# please help identify these boards



## MidGAOutdoor (Apr 7, 2011)

this is the third load of these ive got. they are off of old shipping crates for airplane parts. some are pine but these look pinkish colored. idk if its spruce or what. and when u cut alot of them u get a sammon colored sawdust out of them. any ideas on what this is? also when its cut the grain is very pink. its not heart pine tho lol


----------



## mike1950 (Aug 29, 2010)

My guess douglas fir.


----------



## Big Dave (Sep 16, 2006)

mike1950 said:


> My guess douglas fir.


Ditto.


----------



## Hammered Toes (Mar 16, 2011)

I would guess Red Spruce.


----------



## klr650 (Apr 4, 2010)

that's either doug fir or western hemlock.
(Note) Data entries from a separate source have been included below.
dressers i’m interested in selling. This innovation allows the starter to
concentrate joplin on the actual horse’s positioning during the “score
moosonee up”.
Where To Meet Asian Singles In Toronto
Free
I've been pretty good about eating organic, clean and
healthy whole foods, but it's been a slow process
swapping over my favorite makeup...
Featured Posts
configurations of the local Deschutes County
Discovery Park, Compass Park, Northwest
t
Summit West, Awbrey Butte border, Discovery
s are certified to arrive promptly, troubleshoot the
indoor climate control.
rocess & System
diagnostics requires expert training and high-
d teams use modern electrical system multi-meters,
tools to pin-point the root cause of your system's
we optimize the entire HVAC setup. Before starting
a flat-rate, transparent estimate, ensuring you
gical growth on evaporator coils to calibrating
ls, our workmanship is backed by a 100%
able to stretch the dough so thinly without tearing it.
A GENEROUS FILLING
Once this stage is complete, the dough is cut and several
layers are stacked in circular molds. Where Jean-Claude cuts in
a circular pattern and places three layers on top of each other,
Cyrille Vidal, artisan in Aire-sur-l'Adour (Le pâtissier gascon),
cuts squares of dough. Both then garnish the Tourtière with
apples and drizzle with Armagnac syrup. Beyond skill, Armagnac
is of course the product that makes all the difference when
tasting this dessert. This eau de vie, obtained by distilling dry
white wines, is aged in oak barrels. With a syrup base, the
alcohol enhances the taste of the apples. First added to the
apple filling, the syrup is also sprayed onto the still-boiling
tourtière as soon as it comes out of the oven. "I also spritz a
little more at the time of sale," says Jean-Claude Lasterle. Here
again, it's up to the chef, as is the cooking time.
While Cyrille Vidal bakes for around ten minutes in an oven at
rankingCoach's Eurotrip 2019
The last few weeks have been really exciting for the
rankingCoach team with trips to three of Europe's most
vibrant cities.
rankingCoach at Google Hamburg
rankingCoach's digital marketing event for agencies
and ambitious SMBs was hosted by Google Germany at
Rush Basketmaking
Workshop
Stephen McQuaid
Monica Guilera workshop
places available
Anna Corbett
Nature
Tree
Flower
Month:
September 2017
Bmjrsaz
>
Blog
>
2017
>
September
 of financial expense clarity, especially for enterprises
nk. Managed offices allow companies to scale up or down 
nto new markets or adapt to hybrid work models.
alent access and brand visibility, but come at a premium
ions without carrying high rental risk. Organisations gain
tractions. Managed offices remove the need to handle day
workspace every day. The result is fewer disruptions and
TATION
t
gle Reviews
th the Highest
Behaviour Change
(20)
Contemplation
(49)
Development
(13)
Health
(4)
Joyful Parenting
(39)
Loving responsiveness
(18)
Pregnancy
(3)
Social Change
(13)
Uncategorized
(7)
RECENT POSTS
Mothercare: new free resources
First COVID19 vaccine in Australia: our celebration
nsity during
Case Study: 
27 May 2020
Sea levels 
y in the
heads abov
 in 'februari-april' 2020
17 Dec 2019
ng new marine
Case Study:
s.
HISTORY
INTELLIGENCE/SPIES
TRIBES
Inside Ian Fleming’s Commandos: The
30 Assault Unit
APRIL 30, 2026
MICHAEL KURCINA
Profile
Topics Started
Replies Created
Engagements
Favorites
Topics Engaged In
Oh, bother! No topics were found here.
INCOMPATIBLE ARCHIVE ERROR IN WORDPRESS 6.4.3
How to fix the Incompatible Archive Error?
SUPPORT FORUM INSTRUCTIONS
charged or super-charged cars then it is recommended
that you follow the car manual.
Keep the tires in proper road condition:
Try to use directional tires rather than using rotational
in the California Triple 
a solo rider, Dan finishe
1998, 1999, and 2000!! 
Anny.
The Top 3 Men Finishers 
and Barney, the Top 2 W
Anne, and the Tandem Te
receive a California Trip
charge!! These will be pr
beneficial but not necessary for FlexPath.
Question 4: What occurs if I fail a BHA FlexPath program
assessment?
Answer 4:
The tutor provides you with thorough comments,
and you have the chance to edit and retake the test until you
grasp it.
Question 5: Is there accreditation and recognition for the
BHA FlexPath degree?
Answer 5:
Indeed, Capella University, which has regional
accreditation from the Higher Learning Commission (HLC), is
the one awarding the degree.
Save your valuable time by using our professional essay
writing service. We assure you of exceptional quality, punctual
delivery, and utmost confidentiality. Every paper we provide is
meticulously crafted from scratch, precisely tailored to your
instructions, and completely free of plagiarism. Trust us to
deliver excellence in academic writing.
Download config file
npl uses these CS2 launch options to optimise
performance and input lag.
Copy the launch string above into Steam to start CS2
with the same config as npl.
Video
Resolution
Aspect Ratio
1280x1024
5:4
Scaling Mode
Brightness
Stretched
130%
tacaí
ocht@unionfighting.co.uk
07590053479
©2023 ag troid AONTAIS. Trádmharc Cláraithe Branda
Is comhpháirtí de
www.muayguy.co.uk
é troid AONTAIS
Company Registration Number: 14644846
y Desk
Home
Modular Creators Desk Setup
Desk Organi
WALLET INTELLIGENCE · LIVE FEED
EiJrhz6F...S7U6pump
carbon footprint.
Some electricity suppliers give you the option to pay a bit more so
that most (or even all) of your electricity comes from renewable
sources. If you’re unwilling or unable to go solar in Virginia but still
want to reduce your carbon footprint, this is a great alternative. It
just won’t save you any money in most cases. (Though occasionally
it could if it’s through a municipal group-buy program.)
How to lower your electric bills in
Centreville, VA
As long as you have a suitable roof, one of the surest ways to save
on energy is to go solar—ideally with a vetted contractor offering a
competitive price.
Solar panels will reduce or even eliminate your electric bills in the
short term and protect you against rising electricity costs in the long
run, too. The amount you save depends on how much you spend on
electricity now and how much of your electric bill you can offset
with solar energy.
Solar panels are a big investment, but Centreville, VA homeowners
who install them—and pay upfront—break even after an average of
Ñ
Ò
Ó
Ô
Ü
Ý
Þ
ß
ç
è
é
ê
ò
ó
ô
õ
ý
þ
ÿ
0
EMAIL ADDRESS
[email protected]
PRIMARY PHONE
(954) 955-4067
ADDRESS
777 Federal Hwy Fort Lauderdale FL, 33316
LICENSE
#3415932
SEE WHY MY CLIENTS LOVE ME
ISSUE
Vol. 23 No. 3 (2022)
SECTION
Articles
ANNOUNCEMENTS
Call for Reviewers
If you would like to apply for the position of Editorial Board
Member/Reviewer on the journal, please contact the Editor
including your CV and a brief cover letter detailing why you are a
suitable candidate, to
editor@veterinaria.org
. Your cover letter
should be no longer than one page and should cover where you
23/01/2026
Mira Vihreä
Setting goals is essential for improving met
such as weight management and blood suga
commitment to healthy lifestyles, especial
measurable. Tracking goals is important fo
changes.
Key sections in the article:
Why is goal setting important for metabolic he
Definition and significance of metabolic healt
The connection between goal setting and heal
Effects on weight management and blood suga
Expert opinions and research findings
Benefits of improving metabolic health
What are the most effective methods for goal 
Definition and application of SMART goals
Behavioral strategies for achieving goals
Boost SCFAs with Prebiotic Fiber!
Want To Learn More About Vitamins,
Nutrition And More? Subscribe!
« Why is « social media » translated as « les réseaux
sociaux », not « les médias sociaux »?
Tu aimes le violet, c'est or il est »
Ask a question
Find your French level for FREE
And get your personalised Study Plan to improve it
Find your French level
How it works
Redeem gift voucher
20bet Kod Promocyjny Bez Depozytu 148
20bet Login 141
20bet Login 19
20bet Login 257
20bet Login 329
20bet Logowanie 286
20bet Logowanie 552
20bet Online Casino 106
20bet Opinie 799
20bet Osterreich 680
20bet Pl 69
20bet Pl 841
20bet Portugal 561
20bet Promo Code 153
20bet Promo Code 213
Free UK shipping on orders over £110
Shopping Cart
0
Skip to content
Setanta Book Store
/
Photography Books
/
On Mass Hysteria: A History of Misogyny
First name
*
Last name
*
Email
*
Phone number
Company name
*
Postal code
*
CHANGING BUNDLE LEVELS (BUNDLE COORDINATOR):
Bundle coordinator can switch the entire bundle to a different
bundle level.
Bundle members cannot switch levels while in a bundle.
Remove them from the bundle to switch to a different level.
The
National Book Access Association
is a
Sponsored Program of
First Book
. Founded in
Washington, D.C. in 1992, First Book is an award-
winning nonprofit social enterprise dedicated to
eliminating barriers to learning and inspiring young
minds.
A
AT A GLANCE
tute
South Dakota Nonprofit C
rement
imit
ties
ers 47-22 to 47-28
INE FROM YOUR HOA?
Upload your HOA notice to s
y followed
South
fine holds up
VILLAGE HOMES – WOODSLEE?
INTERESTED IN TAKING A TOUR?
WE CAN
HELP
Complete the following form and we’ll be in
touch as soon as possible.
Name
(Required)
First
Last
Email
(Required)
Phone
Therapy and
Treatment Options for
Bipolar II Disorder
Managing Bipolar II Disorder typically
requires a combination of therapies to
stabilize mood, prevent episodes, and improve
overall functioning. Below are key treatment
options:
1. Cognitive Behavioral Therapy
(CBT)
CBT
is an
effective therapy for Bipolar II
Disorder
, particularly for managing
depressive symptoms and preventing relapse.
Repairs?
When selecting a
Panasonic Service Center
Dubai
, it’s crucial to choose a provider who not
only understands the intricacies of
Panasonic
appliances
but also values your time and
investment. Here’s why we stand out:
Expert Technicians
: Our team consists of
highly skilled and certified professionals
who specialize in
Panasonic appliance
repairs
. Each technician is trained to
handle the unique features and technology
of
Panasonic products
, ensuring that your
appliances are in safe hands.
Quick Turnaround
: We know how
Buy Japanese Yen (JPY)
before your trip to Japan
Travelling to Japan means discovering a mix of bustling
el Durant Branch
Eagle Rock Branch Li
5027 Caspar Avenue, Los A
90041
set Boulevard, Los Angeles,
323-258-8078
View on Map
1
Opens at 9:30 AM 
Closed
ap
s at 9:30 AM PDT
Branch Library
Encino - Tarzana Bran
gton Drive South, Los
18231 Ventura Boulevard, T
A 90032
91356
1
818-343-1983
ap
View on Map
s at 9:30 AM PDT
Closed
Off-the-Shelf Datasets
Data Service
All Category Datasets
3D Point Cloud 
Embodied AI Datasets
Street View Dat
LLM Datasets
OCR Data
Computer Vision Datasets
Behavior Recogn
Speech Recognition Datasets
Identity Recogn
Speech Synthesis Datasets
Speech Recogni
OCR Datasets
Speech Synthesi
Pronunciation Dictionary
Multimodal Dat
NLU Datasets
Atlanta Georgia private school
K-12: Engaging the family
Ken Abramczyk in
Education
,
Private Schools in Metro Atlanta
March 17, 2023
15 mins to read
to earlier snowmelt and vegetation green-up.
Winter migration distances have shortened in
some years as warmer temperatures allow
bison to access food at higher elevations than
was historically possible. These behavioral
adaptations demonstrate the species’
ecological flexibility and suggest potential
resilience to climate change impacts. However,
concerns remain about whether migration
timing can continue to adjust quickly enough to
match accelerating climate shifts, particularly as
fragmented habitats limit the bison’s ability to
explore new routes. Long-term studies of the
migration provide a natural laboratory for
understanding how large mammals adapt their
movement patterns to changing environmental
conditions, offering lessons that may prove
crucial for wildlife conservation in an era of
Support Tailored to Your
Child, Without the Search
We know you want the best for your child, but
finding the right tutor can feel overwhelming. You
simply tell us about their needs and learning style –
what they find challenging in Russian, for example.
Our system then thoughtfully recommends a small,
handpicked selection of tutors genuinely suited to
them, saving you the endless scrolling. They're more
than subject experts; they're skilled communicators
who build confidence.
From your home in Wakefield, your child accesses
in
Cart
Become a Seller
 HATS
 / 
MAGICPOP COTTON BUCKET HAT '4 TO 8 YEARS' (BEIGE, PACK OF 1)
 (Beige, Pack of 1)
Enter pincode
Go down to your local box store and you'll see a kabillion examples of it.


----------



## slabmaster (Mar 30, 2008)

*Wrc*

Looks like western red cedar to me.


----------



## gus (Oct 31, 2010)

looks like a doug fir 2x10 to me.


----------



## Ibangwood (Feb 25, 2010)

Douglas fir no doubt!


----------



## klr650 (Apr 4, 2010)

http://www.bearcreeklumber.com/image_gallery/index.html

Here's a link to a sight to help you ID it, but personally I think it's already there - doug fir, and a doug fir 2x10 at that.

The western construction lumber woods aren't very well represented - mostly because you rarely do fine woodworking with them and the east coast trees overshadow them.


----------



## MidGAOutdoor (Apr 7, 2011)

well theyre free. and if i had a planer it would be even better.


----------



## Locodcdude (Oct 24, 2010)

Definitely a doug fir board. 2x10 or 2x12.


----------